According to this Associated Press article, the copy-protection software used by Sony on its consumer audio compact discs is secretly sending usage data from internet-connected computers when a disc is played:
The software transmits the name of the CD being played to an office of Sony’s music division in Cary, NC. The software also transmits the IP address of the listener’s computer, Computer Associates said, but not the name of the listener.
“If you choose to let people know what you’re listening to, that’s your business,” said Sam Curry of Computer Associates. “If they do it without your permission, it’s an invasion of privacy.”
One does wonder why exactly Sony would be after this information. Certainly it can’t be to prevent unauthorised copying or distribution, because the software only accompanies legitimate copies of retail CDs. Why spy on paying customers? The expected response:
“We don’t receive any spyware information, any consumer information,” said Mathew Gilliat-Smith, chief executive of First 4 Internet Ltd, which makes the software for Sony BMG Music Entertainment. [emphasis added]

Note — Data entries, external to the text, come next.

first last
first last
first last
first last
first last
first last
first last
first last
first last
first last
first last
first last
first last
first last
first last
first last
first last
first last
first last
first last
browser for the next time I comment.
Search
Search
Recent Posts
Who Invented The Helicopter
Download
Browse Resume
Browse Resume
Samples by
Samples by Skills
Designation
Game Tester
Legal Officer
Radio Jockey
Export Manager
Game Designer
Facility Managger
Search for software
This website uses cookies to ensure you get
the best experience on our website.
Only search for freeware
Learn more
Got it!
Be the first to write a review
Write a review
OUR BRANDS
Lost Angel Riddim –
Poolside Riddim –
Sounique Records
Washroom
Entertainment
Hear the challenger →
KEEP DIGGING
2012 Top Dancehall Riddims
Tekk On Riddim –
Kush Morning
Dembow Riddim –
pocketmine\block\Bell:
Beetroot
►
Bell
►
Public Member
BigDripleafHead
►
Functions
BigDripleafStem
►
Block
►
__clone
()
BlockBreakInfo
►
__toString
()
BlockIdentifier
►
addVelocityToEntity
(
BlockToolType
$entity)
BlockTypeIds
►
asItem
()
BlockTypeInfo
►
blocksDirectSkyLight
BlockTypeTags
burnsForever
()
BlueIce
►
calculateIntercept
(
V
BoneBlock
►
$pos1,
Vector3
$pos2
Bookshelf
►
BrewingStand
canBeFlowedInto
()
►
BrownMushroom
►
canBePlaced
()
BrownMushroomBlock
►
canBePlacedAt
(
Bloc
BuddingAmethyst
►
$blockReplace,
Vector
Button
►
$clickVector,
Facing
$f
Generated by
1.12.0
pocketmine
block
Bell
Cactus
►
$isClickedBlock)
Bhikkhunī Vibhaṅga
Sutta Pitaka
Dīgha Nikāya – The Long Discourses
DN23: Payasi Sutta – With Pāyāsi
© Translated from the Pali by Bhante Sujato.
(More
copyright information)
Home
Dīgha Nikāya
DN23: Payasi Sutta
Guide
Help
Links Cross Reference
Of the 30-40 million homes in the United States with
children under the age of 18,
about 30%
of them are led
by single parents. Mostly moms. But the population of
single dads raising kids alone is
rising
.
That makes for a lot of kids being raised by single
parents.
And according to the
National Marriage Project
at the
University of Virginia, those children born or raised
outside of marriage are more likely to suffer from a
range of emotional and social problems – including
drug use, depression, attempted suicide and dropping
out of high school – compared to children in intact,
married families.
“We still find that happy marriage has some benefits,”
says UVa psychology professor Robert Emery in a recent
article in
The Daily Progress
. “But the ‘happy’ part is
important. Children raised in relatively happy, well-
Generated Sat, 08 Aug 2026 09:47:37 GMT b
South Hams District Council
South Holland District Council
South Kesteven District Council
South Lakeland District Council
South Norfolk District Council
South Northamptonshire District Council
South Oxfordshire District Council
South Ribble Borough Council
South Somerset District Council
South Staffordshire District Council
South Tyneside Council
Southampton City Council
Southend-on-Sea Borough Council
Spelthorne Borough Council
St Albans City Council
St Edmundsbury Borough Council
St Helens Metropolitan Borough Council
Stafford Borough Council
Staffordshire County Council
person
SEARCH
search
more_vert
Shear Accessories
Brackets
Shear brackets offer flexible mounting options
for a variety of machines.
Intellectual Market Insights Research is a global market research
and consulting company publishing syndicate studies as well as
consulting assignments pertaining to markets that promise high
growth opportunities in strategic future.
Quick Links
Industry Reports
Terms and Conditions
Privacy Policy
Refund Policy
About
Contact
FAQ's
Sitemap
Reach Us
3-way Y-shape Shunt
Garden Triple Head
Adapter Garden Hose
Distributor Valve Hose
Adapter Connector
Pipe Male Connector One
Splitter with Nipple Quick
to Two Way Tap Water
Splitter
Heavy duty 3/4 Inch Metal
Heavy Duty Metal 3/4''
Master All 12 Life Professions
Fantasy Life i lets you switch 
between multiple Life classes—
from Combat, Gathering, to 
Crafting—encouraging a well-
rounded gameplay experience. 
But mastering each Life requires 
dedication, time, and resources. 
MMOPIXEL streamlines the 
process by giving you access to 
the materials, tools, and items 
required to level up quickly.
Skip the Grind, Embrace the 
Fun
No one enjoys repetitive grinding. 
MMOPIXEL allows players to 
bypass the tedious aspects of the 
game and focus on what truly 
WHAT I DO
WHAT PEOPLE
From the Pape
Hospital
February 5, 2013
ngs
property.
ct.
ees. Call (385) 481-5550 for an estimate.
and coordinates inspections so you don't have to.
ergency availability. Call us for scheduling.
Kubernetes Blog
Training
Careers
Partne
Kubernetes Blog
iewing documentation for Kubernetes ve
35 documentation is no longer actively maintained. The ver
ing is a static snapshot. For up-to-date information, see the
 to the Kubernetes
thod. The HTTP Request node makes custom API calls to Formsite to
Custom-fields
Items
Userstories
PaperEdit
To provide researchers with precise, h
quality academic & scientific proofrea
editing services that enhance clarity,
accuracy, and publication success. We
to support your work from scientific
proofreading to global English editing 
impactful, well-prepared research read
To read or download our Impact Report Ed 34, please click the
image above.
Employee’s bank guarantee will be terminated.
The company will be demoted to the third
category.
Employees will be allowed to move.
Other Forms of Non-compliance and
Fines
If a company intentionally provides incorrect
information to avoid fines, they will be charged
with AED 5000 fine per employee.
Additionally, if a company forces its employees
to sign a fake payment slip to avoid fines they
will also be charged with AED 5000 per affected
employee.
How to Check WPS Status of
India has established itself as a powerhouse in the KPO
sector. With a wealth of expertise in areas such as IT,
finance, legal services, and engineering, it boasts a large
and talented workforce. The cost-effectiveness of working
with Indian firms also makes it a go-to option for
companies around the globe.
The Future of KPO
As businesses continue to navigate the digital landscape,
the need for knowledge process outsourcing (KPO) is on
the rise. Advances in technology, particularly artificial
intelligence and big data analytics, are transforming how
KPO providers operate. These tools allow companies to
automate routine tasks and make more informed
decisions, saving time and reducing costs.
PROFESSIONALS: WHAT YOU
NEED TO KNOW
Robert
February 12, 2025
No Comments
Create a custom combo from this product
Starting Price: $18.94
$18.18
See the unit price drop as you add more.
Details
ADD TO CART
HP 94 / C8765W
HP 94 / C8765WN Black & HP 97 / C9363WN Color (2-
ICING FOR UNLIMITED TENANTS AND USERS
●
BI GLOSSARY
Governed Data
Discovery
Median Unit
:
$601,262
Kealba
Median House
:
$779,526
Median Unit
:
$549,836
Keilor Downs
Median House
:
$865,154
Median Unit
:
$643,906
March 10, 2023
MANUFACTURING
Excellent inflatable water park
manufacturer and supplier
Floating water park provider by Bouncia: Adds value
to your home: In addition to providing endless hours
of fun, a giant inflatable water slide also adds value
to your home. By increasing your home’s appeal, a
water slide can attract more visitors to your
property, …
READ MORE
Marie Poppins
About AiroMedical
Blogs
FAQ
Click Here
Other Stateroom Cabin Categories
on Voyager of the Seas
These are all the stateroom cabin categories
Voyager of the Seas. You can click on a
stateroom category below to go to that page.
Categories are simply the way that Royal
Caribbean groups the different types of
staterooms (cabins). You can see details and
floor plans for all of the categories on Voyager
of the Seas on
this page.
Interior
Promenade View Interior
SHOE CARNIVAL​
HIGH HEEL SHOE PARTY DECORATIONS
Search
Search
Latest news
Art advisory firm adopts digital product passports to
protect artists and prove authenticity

This is a somewhat cryptic answer: if First 4 Internet doesn’t receive the data, does someone else? And if they don’t receive “consumer information” (whatever that means), then what do they receive? And, for that matter, even if no information is being gathered at all, why is the software attempting to send packets over the network?
Then came this delightful comment:
“Most people, I think, don’t even know what a rootkit is, so why should they care about it,” he asked? “The software is designed to protect our CDs from unauthori[s]ed copying, ripping.”
These are serious questions deserving a proper response; to sweep them under the rug like this is unacceptable. The fact is, users aren’t informed of the hidden, don’t knowingly consent to its transmission, and Sony’s developers have taken active measures to hide it from users and prevent its removal: all in the name of piracy. Privacy implications notwithstanding, this would all be fine except for one thing: pirates don’t buy DRM-encumbered CDs. This can only be bad for consumers and serve little if any legitimate end.